The humanities major who runs a tech company
There is a detail in Kratchman's background that resists the usual tech-executive template. He studied philosophy and Jewish studies at Tulane University, spent time at The Hebrew University of Jerusalem, and later trained in new media at the Vancouver Film School. It is a humanities-heavy path into enterprise software, and it fits the work more than it might first appear. Virti is, at bottom, a company about stories and how people absorb them. A leader who has thought about narrative, meaning and media is not an odd fit for a business built on scenario-based learning.
He also founded and led BLACKBOX, an aviation-related venture, another reminder that his career has moved across industries rather than up a single ladder. The through-line is not a sector. It is a question he keeps returning to in different forms: how does information actually move through people, and how do you make it land.
The best training does not feel like training. It feels like practice - the kind you can fail at, safely, until you get it right.
The case, and the skeptics
The obvious question hangs over the whole category: can you really learn a human skill from a machine. Kratchman's answer is not that AI replaces the human moment. It is that AI gives you a place to rehearse before the human moment arrives - a flight simulator for conversations. A nurse who has practiced delivering hard news a dozen times with a virtual patient walks into the real room differently. A new manager who has run the awkward performance review in software is less likely to freeze in the actual one.
Whether enterprises buy that at scale is the test in front of him. Virti competes in a crowded learning-and-development market against everything from legacy training vendors to a wave of AI-native startups. The company is small - a lean team, a modest raise by the standards of the AI gold rush - and it is selling a behavior change, not just a tool. Kratchman's operator instincts, honed at Grapeshot and Oracle, are the reason investors and colleagues have followed him here. The pitch is that he has done the hard part before: taking something clever and making it a company.

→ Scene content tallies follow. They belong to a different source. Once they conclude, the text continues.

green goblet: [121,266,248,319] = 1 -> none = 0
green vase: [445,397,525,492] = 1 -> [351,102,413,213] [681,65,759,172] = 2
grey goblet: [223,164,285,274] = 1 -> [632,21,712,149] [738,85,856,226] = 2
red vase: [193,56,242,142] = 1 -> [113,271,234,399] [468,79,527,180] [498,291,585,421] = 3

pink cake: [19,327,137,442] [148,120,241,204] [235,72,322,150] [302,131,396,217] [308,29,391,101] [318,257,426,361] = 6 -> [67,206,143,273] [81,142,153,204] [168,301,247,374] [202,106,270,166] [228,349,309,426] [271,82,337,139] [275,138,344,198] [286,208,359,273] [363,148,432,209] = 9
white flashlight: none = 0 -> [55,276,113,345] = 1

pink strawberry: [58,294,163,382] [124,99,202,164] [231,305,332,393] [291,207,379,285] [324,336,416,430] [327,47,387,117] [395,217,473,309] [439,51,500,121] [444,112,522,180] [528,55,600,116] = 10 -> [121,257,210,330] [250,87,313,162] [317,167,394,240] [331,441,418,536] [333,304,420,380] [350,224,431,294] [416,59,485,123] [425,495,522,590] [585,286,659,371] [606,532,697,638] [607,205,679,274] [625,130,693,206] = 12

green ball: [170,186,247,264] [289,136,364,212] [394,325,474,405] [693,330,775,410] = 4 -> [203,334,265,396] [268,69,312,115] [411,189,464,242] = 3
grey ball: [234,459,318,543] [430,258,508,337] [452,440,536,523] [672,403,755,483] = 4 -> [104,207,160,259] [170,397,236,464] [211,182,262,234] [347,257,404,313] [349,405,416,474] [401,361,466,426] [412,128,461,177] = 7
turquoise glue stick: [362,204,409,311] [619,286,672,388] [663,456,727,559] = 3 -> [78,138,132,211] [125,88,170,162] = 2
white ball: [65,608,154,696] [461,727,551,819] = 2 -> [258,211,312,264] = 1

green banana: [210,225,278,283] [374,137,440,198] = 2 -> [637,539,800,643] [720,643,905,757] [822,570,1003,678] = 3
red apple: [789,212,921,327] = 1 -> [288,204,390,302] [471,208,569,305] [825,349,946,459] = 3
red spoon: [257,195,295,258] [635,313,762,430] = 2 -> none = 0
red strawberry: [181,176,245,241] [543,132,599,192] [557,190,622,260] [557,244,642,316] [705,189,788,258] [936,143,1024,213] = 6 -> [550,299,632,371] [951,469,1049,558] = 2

He is candid that the category has to earn its credibility. Immersive learning has a history of overpromising - shiny VR demos that impressed a boardroom and then gathered dust because no one measured whether they changed behavior. Kratchman's counter is data. Virti tracks how learners perform inside scenarios and folds that into analytics managers can actually use, so the argument for the platform is not that it feels futuristic but that it produces measurably better performance. In a budget conversation, that distinction is everything.
There is also a practical argument he keeps close: content has to be easy to make. A training tool nobody can author is a training tool nobody uses. Virti has pushed toward no-code scenario creation and generative content so that a learning-and-development team, not a studio, can build and update simulations. It is a quiet but decisive bet - that the winners in AI training will be the platforms non-technical teams can run themselves.
For now, he is doing what he has always done - taking a technology with obvious promise and building the unglamorous machinery around it. The subject has changed, from advertising data to virtual humans. The job has not. Find the thing that works, prove it works, and make it scale.